Task objective:
From the line containing "ID-31, priority: Lowest -> Low" down to the final line of the entries below, restate each line word for word and add nothing.

***

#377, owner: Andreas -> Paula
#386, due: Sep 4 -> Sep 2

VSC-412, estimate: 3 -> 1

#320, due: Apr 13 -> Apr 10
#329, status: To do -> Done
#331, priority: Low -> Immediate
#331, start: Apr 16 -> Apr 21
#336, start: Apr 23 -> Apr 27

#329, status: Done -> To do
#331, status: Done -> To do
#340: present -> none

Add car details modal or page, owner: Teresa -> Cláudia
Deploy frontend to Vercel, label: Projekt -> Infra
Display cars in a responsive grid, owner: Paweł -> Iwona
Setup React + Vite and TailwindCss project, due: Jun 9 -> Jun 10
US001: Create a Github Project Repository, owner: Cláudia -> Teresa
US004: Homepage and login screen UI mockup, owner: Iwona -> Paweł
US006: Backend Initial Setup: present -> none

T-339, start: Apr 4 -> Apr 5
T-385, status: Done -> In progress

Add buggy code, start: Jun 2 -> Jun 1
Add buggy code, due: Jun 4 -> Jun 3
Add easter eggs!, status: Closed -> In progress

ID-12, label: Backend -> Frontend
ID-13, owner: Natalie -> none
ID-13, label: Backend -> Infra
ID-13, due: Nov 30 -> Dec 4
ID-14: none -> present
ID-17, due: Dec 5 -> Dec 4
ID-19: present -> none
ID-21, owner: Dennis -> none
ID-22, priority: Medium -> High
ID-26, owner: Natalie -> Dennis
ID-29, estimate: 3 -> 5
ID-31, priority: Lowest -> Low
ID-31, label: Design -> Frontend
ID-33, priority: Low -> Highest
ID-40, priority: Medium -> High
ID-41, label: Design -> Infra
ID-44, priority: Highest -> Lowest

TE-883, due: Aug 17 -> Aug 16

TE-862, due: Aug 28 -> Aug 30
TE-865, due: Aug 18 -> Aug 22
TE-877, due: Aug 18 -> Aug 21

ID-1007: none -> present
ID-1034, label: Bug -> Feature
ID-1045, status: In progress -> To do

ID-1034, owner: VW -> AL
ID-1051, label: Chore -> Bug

***

Completed task:
ID-31, priority: Lowest -> Low
ID-31, label: Design -> Frontend
ID-33, priority: Low -> Highest
ID-40, priority: Medium -> High
ID-41, label: Design -> Infra
ID-44, priority: Highest -> Lowest

TE-883, due: Aug 17 -> Aug 16

TE-862, due: Aug 28 -> Aug 30
TE-865, due: Aug 18 -> Aug 22
TE-877, due: Aug 18 -> Aug 21

ID-1007: none -> present
ID-1034, label: Bug -> Feature
ID-1045, status: In progress -> To do

ID-1034, owner: VW -> AL
ID-1051, label: Chore -> Bug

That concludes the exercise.